A bill that would prohibit electronic or digital communication between school personnel and students advanced from the Oklahoma House Floor last week.School staff could face penalties - even if they are found not to have violated the law.

House Bill 3958 by Newcastle Republican Representative Sherrie Conley and Edmond Republican Senator Adam Pugh would prohibit school personnel from sending communications like emails, texts and direct messages to students without including their parents or guardians. There are exceptions in the bill for emergencies, as long as parents are subsequently notified and staff have made reasonable efforts to use school-approved platforms.

Personnel would also take state training on appropriate communication methods.
If a school staff member was reported to be in violation, they would be put on administrative leave while the district conducts an investigation. If the school finds misconduct to have occurred, the staff member would be fired and reported to law enforcement. If the school finds no misconduct, the staff member would be reinstated, but with a written warning on their employee file. The bill now heads to the Senate for consideration.

Unauthorized homeless camps

State lawmakers are considering a measure that would prevent unauthorized homeless camps on state property.
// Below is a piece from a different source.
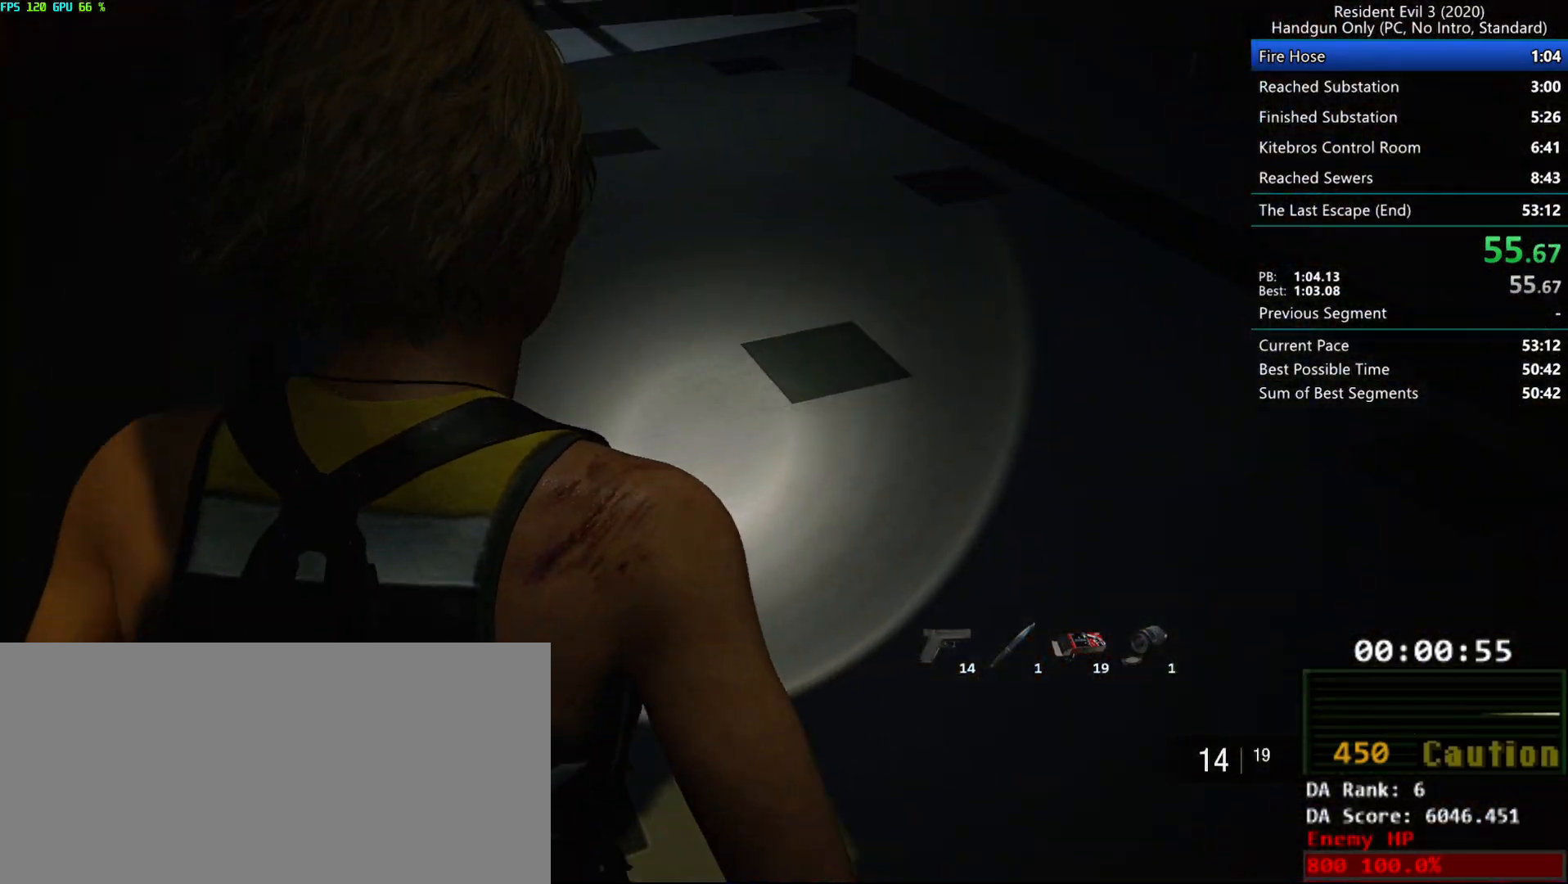
{"keys": ["r"], "mouse": [], "events": [[50, "mouse_mb5", "down"], [167, "mouse_mb5", "up"]]}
Two bills are making their way through the state legislature.

Senate Bill 1854 and House Bill 3686 would stop anyone from setting up any tent, shelter, or bedding for overnight use on a property not designated as a campsite. Senator Darrell Weaver authored the Senate measure. He says the bill will improve public safety, citing concerns about people experiencing homelessness camping in areas where they could pose risks to themselves and others, such as along roadways.

Democratic critics argue it further criminalizes homelessness and will create barriers for people to get out of bad situations without solving challenges they face. Both bills have passed out of their chambers of origin along party lines.

Prison rodeo update

A bill providing money to restore the prison rodeo arena in McAlester is advancing to the Senate after passing the state House of Representative in a 60-21 vote. House Bill 37- 49 allocates more than $8 million dollars to revive the event venue, which has been closed for over a decade.

The project would repair the multi-purpose arena at the prison and is estimated to cost more than $9 million. The department will make up the rest of the money. Although the bill’s supporters say it will provide an economic boost in the area, opponents say there are more immediate needs in correctional facilities, like basic infrastructure.